Extracted records
--*--
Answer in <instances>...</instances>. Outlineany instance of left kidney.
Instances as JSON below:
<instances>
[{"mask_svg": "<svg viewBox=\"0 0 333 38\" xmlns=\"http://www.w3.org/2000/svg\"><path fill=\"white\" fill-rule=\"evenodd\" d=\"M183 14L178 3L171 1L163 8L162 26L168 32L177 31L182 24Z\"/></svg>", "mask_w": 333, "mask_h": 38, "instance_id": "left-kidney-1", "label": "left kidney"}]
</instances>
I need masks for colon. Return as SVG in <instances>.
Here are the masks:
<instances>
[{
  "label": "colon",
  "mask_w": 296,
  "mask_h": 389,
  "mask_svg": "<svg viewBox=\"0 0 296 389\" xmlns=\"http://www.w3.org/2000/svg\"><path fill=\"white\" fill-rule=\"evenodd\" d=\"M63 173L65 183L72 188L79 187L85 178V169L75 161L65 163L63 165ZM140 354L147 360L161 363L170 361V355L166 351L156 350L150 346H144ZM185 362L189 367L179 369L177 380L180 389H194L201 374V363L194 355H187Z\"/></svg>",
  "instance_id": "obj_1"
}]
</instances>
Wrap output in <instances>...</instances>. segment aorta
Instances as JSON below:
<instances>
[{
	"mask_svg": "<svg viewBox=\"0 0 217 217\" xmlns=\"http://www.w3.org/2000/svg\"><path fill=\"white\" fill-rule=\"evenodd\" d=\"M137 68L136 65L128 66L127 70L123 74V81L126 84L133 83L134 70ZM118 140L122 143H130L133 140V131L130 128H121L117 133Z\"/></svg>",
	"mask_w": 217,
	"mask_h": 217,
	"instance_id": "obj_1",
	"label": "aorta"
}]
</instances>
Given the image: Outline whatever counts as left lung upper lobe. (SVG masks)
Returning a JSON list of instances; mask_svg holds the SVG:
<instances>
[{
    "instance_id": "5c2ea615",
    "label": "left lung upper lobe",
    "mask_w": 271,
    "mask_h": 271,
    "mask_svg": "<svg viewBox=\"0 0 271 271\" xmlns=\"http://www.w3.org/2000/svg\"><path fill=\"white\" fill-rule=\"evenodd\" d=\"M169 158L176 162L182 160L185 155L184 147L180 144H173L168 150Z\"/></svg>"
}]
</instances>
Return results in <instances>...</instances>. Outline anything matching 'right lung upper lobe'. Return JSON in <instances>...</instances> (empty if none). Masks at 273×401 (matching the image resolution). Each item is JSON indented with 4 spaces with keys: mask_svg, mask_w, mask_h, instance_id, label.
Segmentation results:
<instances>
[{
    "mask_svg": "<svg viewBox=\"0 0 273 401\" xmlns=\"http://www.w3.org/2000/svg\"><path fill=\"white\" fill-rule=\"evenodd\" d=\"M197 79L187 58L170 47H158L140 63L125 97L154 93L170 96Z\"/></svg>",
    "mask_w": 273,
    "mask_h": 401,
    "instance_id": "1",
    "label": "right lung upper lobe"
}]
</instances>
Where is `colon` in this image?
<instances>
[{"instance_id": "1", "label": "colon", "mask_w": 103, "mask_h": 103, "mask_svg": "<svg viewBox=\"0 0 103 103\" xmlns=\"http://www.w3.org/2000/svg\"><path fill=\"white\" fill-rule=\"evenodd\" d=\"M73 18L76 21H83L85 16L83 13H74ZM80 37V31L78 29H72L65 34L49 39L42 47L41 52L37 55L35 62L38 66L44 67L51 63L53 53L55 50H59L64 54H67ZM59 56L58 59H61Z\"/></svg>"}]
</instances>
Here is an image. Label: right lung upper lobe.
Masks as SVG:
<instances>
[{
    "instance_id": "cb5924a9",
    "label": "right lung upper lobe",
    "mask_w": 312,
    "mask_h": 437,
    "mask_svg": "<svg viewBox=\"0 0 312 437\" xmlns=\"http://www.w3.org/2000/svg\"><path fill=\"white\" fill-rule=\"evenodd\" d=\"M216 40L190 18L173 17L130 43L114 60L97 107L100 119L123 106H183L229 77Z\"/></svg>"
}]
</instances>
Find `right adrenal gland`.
--*--
Short problem
Please count the lines in the records above that contain the string "results", matching case exactly, and reply with the number alone.

Exercise solution
2